Sorry this got so long. That's what poetry can do ......

Saturday, November 11, 2006

279. Weeping Statues



One night as I lay sleeping
the feckin statue started weeping
and I thought that this was odd
that the Blessed Mary, Mother of God,
should start this awful bawling
just as I was slowly falling
asleep. Oh, Jayzus, I thought, what now?
When my wife, a cute but gullible cow,
leapt up and landed upon her knees
and thumbed her blessed rosaries
with that glassy-eyed metallic stare
that shows how much they really care,
them ones who really do believe
(even when us others want to heave)
but that's more or less the local rule
and we send our kids to a Catholic school,
so you shut your gob and spread a grin:
let your wives analyze your lives with knives,
it's too late, mate, it's thick and thin.

I whispered to Paddy and Donal and Teague
do you think Man U will win the league?
Oh, God, that's a matter for disputation,
and we'll have to adjourn for adjudication
of the ins and the outs and the serious nub,
comfortably seated down in the pub.
But that's when my Mary gave me an awful shove,
and grabbed at my arm, and said, "Heavens above,
"It's a visitation of the Holy Ghost!!!"
(I could see my life would soon be toast)
"We'll make this house an open shrine!"
She's mad, she's married, and she's mine.

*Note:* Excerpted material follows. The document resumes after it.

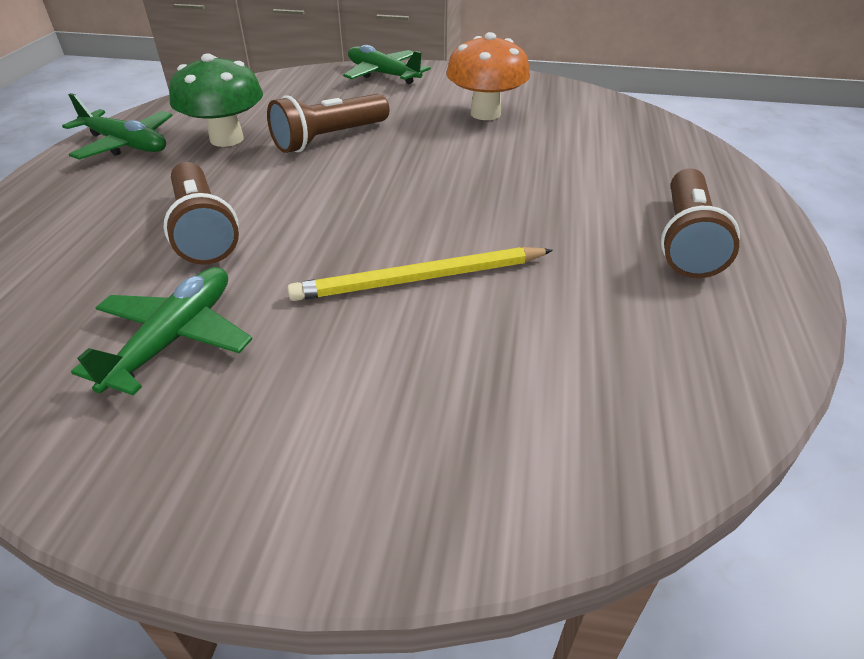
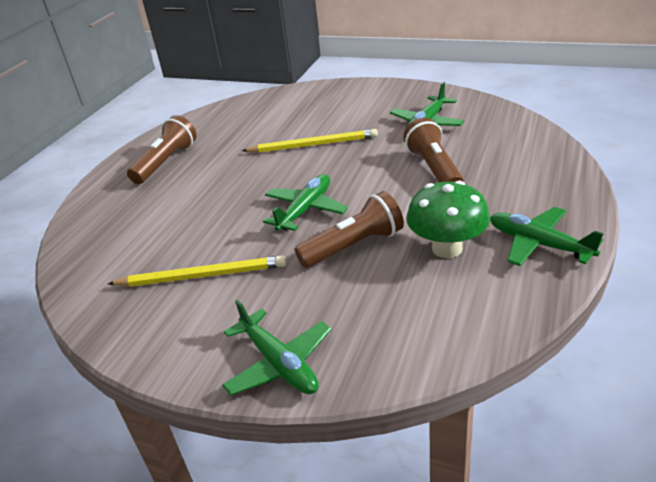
camera: 165 degrees left, 5 degrees down
orange mushroom [446,32,530,120] -> yellow pencil [108,256,286,287]
none -> green plane [263,174,348,231]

"Half Dublin will be walkin in the feckin door!"
"Well, sure, isn't that what Our Lady is for?"
"They'll be traipsing on the carpets, willy-nilly!"
"Ah, for feck's sake, don't be so feckin silly,"
says Mary Assumpta Dolores Brigid,
my convent girl, tough, and rigid.
"God and His Blessed Mother," says she,
"have showered down blessin's on you and me,
"they've come down here to our humble home".
(humble, me arse, amn't I still paying for it?)
"And can't you see," says she, "we are chosen?"
My smile is tight and bright and frozen,
when I think of them feckers in Rathgar
with their mobile phones and the latest car,
so why can't the Virgin feckin Maria
come down on them like diarrhoea?

"But just think of the crowds of non-believers,
"like the BBC and them other deceivers!"
"Sure they can kiss me arse," says she,
"them feckin Brits get on me tits".
I was away with the fairies, I forgot,
the wife's a raging pay-triot:
Wrap the Green Flag Around Me,
tighter, ye bastard, tighter,
she's nothing if not a fighter.
Ochone, ochone, just let me die
upon the fearful gallows high,
let me stretch out me neck for Oireland.
"Listen, now," says I, "me darlin' Mary,
"I'll not have you acting so contrary!"
"Baaa," says she, very wickedly,
but she listens all the same;
"Won't the Blessed Mary be just at home
next to the plastic garden gnome?"
"Is it mad you are," says she,
"are we to throw her out of the house
"and plant her next to Mickey Mouse?"

Right, so, it was just a passing thought,
I'm an aisy man, I can be aisily bought.

"Well, would you not think to put her down in the hall,
"so very close and convenient to one and all?"
"I would," says she. "Well, grand," says I,
so I called in the engineers,
(Paddy and Donal and Teague).
Now we've been living for years on Our Lady's tears
since the lads in fine style
installed a turnstile
and the coins of the visitors pay for the beers.